Supporters of the rule, though, counter that the Justice Department has authority to adopt the rule under the Gun Control Act because the rule is “consistent with Congress’s intent to regulate the core component of the firearm.” The Justice Department also argues that the Gun Control Act’s definition of “firearm” covers weapons that can easily be converted to fire, not just weapons that are preassembled and ready to fire.
If the rule is defended as falling within a broad reading of the word “firearm,” critics say that this raises a different problem: the rule then violates the nondelegation doctrine. Under that doctrine, statutes cannot give open-ended authority to agencies because only the U.S. Congress has the constitutionally granted power to write laws. A majority of the justices currently on the U.S. Supreme Court have expressed sympathy for increasing scrutiny of laws on this basis.
At a minimum, any grant of authority must be based on statute-based guidelines directing officials how to exercise delegated power. But the Gun Control Act, critics argue, does not contain an “intelligible principle” to guide ATF’s rulemaking.
The Justice Department responded to nondelegation critiques by noting that the Supreme Court has found that statutes authorizing agencies to regulate in the public interest contain “intelligible principles.”
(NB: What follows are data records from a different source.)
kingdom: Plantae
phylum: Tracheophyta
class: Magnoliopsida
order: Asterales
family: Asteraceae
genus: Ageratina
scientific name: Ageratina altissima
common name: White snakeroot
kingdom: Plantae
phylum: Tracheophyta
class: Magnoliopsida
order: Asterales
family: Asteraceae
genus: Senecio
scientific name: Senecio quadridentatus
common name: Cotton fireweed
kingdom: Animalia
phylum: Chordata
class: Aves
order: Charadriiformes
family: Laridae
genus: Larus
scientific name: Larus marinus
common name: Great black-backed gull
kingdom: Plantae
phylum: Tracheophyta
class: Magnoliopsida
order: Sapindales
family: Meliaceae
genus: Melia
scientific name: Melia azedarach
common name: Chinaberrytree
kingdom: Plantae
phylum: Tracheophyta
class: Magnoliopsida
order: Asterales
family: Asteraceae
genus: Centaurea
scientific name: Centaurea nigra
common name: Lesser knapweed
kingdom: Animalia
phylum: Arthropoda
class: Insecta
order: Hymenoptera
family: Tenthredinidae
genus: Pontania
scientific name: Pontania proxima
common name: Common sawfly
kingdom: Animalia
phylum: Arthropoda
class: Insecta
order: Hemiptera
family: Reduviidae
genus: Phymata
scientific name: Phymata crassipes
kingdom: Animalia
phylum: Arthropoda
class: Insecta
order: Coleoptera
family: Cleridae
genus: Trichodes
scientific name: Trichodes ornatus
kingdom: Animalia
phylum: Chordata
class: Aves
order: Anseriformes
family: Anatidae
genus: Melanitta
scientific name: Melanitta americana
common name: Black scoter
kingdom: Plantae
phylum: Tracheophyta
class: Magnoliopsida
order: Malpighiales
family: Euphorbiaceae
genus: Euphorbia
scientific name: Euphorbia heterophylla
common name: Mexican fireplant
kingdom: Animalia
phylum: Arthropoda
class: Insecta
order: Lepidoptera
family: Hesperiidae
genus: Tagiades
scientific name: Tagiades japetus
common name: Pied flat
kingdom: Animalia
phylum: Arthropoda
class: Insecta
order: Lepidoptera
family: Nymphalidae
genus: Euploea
Lawmakers have expressed concern about the rule as well. On April 14, U.S. Senators Ted Cruz (R-Texas), James Lankford (R-Okla.), and Mike Lee (R-Utah) announced that they would introduce a joint resolution of disapproval of the rule pursuant to the Congressional Review Act (CRA). Senator Lankford called the rule “another attempt by the Biden Administration to strip law-abiding citizens of their Second Amendment rights,” and Senator Lee argued that the rule violates the Firearms Owners’ Protection Act’s prohibition of a federal gun registry.
Even if the senators have enough votes to succeed in gaining a majority for a resolution of disapproval, their effort to overturn the rule through a CRA resolution does not look likely to succeed. After all, it would require approval from both the U.S. Senate and the U.S. House of Representatives, as well as the President’s signature.
One might even say that reversal of the ATF rule through the CRA’s procedure does not seem to stand a ghost of a chance. Challenges through the courts, however, might reach a different result.